Real estate joint venture requirements:
Firstly, We need to find the land-owner who has a big plot in one of the prime areas of a Metropolitan city. Secondly, Make sure the landowner is interested in giving his plot to one of the reputed developers for real estate joint venture. After that, gather expectations or requirements from both the developers and landowners.
Location is one of the prime concern for developers as that will play a key role during the time of selling flats or commercial space. That is also the primary reason by which landowner can negotiate as well. Percentage share between the two parties, type of construction, the reputation of the builder etc. are other key factors landowner usually look for.
Real estate joint venture process:
Firstly, If you are a mediator, Get a mail confirmation from both parties regarding the commission fee in percentage. Don’t give the location or exact owner details until you get the confirmation.
Secondly, Make sure the requirements of both the parties are close enough and the deal can go positive. After that, arrange a face to face meeting between the two parties. Finalize the terms and conditions in the meeting and get the signatures of both parties in the agreement accorsingly.

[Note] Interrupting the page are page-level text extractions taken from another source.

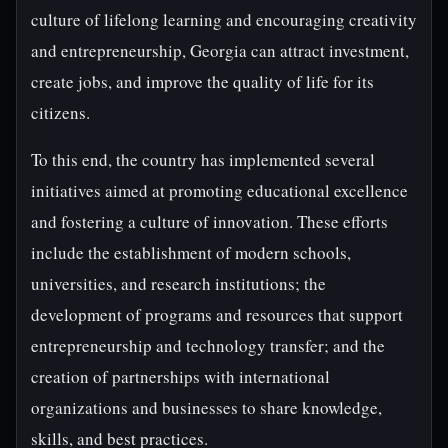
culture of lifelong learning and encouraging creativity
and entrepreneurship, Georgia can attract investment,
create jobs, and improve the quality of life for its
citizens.
To this end, the country has implemented several
initiatives aimed at promoting educational excellence
and fostering a culture of innovation. These efforts
include the establishment of modern schools,
universities, and research institutions; the
development of programs and resources that support
entrepreneurship and technology transfer; and the
creation of partnerships with international
organizations and businesses to share knowledge,
skills, and best practices.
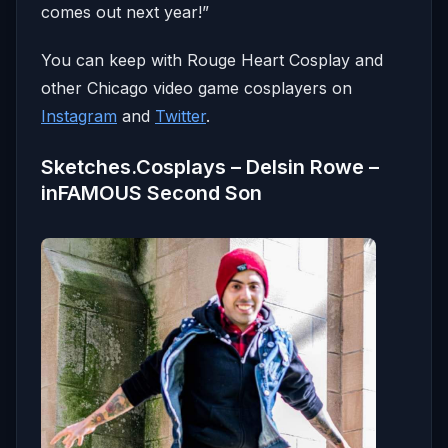
comes out next year!”
You can keep with Rouge Heart Cosplay and
other Chicago video game cosplayers on
Instagram
and
Twitter
.
Sketches.Cosplays – Delsin Rowe –
inFAMOUS Second Son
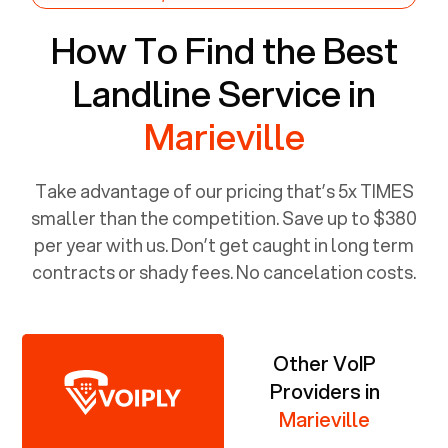
How To Find the Best
Landline Service in
Marieville
Take advantage of our pricing that’s 5x TIMES
smaller than the competition. Save up to $380
per year with us. Don’t get caught in long term
contracts or shady fees. No cancelation costs.
Other VoIP
Providers in
Marieville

Real estate joint venture agreement:
- Firstly, Distribution of profits and exit strategy are the key points in the agreement.
- Secondly, contributions of both the parties should be neatly explained. These contributions include land, capital, operational, expertise and management dimensions of the real estate joint venture.
- In addition, Make sure to have a condition on project completion date and the consequence if the condition is not met.
In conclusion, Joint venture business is one of the most profitable business with least capital. However, you need to have lot of data and networking skills.